>> BEGIN TEXT EXTRACT

The bright orange flanks scream out ‘DUKE’ at the top of their voices - the bike’s name is never going to be a mystery. The solid-looking forks and the substantial rubber play a big part in imparting a beefy air to the bike, while the traditional KTM face at the front establishes a clear link to the bigger hooligans from Austria.
On niggles front, my personal favourite (and only) grouse are the clutch and front brake levers that look straight off a Pulsar - not happening. Brushed aluminium levers are a must, preferably in bright orange! There is also the saree guard/rear hugger unit. Deep inside Indian motorcycle companies’ headquarters, there exist top-secret Saree Guard Departments where entire platoons of designers and engineers scratch their heads in unison wondering how to put ugly metal grilles on good looking bikes. Credit to Bajaj, then, that I didn’t feel an urgent need to go looking for a spanner, though owners must remove it for purity’s sake. And in any case, the chances of a saree-clad person... er, lady finding her way onto that tiny pillion seat are slim.

>> END TEXT EXTRACT
>> BEGIN SUPPLIED ENTRIES

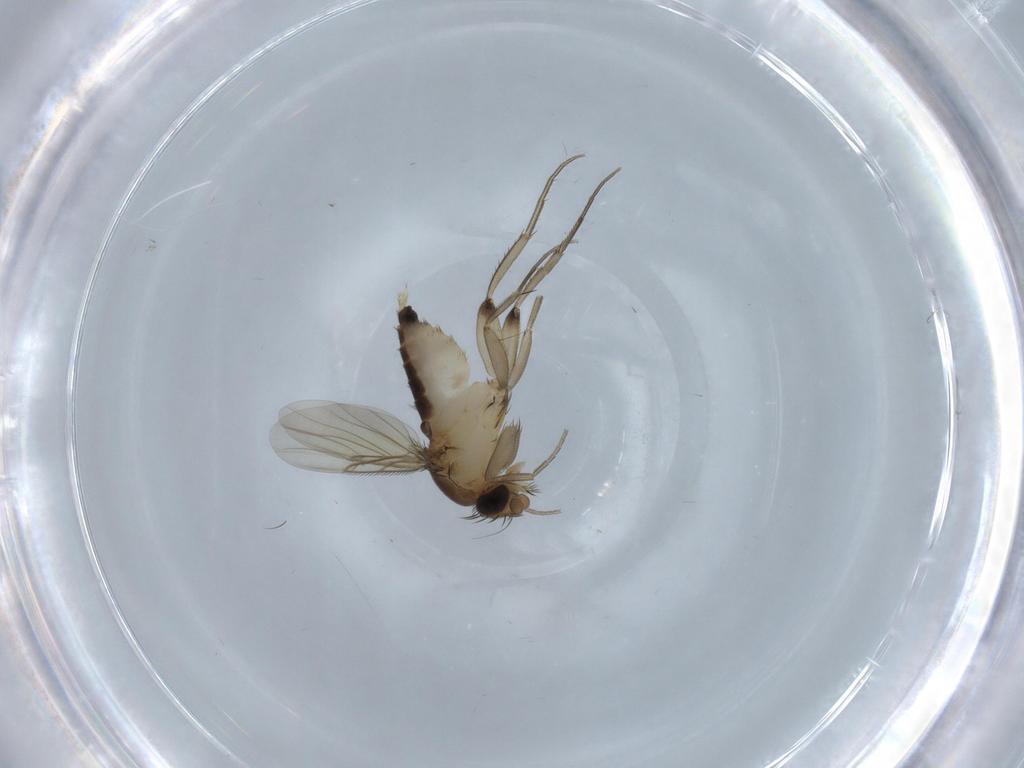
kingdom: Animalia
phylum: Arthropoda
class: Insecta
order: Diptera
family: Phoridae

>> END SUPPLIED ENTRIES

## REQUIREMENTS
1. In the motorcycle review, explain why the writer says the bike's name is never going to be a mystery.
2. What does the motorcycle review say should replace the clutch and front brake levers?
3. Extend the motorcycle review from its last sentence.

## WRITTEN RESPONSES
1. The name is never going to be a mystery because the bike's bright orange flanks display "DUKE" so loudly that the writer says they scream it out at the top of their voices.

2. Brushed aluminum levers, preferably in bright orange.

3.
And for those who’s like to stand out even further, Bajaj will offer a range of KTM Powerparts for the Duke 200 which consist of a bunch of cosmetic and performance upgrades. All with a healthy dose of orange, of course.
SINGLE AND LOVING IT!
The engine, that is. It’s a 199.50cc lump of metal that was born for one purpose - to send waves of sheer joy to the rider each time the throttle is twisted. Featuring a double overhead camshaft layout that actuates four valves, liquid cooling and fuel injection, the Duke 200’s engine pushes out 25.48 bhp@10,000 rpm and 1.99 kgm@8000 rpm. This short stroke powerplant displays a rampant addiction to revs and loves to run headlong into the 10,000 rpm rev-limiter.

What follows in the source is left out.